Raised levels of ammonia in the body can cause confusion and tiredness. Garison’s husband of 33 years, Robert, and their son, Dustin, knew something was wrong. She visited her doctor and found out she had hepatic encephalopathy.
In this condition, the liver can’t remove toxins from the blood, which causes high ammonia levels, Garison explained. By this time, the leaves had fallen and Thanksgiving had passed. One thing led to another and, with no liver specialists available, she was referred to gastrointestinal doctors.
“While waiting for tests, I developed a condition called ascites, which is an abnormal buildup of fluid in the abdomen,” Garison said, cringing. “I ballooned up 80 pounds because all the toxins and fluids in your body filter through your kidneys and liver and blood stream, and it wasn’t working. My ammonia level was 180 and it’s supposed to be 12. I was way out in God’s country. I thought I was going to die. My whole family was called in because they thought I wasn’t going to make it.”
With her deteriorating condition, her husband and son decided to move her to Montefiore Hospital, Pittsburgh, in mid-December. The liver team examined her and she was told it was end-stage liver disease and given 90 days to live.
“It’s a hardship,” Garison said. “I have people watching my house, taking care of my dog. My husband and son haven’t left my side. It’s the end of the year and there’s no vacation time left. There’s no income. In today’s economy, it takes two paychecks to survive; who in their lifetime plans for a liver transplant?”

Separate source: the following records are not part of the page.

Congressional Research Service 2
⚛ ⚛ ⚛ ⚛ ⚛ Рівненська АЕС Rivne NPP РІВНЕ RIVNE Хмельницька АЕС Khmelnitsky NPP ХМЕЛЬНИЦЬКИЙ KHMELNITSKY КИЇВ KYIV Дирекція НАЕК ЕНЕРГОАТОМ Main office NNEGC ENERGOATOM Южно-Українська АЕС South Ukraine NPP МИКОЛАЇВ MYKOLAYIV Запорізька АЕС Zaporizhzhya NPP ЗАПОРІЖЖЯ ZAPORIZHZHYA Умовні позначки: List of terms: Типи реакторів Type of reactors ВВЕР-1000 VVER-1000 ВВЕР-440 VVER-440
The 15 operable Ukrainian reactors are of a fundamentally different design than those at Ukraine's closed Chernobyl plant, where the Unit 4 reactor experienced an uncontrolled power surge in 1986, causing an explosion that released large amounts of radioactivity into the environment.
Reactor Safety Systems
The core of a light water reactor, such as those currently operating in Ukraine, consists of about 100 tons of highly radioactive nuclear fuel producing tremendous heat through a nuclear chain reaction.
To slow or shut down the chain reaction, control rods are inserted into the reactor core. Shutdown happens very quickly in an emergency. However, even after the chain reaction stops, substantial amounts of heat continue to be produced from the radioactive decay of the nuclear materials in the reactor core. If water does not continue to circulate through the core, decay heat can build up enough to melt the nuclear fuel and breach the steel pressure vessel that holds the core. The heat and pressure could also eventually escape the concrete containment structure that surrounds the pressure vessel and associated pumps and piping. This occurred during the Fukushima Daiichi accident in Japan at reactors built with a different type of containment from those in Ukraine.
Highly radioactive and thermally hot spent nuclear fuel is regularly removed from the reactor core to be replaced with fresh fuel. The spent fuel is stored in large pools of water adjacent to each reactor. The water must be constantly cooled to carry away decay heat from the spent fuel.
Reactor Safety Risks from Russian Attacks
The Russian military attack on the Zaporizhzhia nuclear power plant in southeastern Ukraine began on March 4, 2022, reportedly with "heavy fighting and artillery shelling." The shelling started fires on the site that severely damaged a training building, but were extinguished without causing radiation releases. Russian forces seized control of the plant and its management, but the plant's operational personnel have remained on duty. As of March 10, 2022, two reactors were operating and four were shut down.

After hearing the devastating news she learned she needed to undergo evaluations to be considered for a transplant. For the first test Garison needed to show she could do everything she did physically before she was sick.
“When I arrived I was so weak. I couldn’t hold a cell phone or push the call button. I was incredibly weak,” Garison said swallowing tears. “Nothing clicked for me. I couldn’t concentrate on the Hallmark movies, which I love. I needed to walk down the hallway for my evaluation and I didn’t know how I could.”
Garison prayed all night and knows she received her strength from God. She arose the next day, showered and walked the hall by herself.
“I’ve been on a lot of prayer chains, with many, many people praying for me,” Garison said. “I know God orchestrated every step that happened in Pittsburgh. Things happened and I don’t know why they happened.”
With end-stage liver disease patients are given a Meld score, which rates the need severity of a transplant, Garison said. The numbers range from 6 to 40 with the lower the number the better based on lab results. Garison’s Meld score dropped from 31 to 23 by the time she left Pittsburgh.
All Garison’s test scores are given to the transplant board for consideration. She needs to be approved by the transplant board and her insurance company for the procedure.
“My life is in their hands,” Garison said. “After I’m officially put on the list, my son and niece want to have the testing done to see if they can be donors. I’m very humbled by what everyone is doing. I’ve been a giver all my life, not a taker.”
Born and raised in Williamsport, Garison, a life-time member of the Loyalsock Township Fire Company, is known for her famous macaroni and cheese at the fire company’s annual gun raffle. She is active with the mobile air unit and has been a member since age 16.
If approved for the transplant, she will need to remain in the Pittsburgh area for months after the surgery to be close to the hospital with her husband helping with her 24-hour care.
Her insurance will cover her needs including numerous medications over her lifetime, as well as a live donor’s medical care, but Garison may be responsible for 20 percent of the bill since it will be out of network in the Pittsburgh area, she explained.
Two funds have been established for monetary help. A fund was started at M&T Bank on River Avenue and another on Facebook.
There will be a benefit spaghetti dinner from 2 to 6 p.m. March 14 at the Fraternal Order of the Eagles, East Third Street. Tickets are available by pre-order via text at 570-651-3116 or 570-971-2236 and at the door.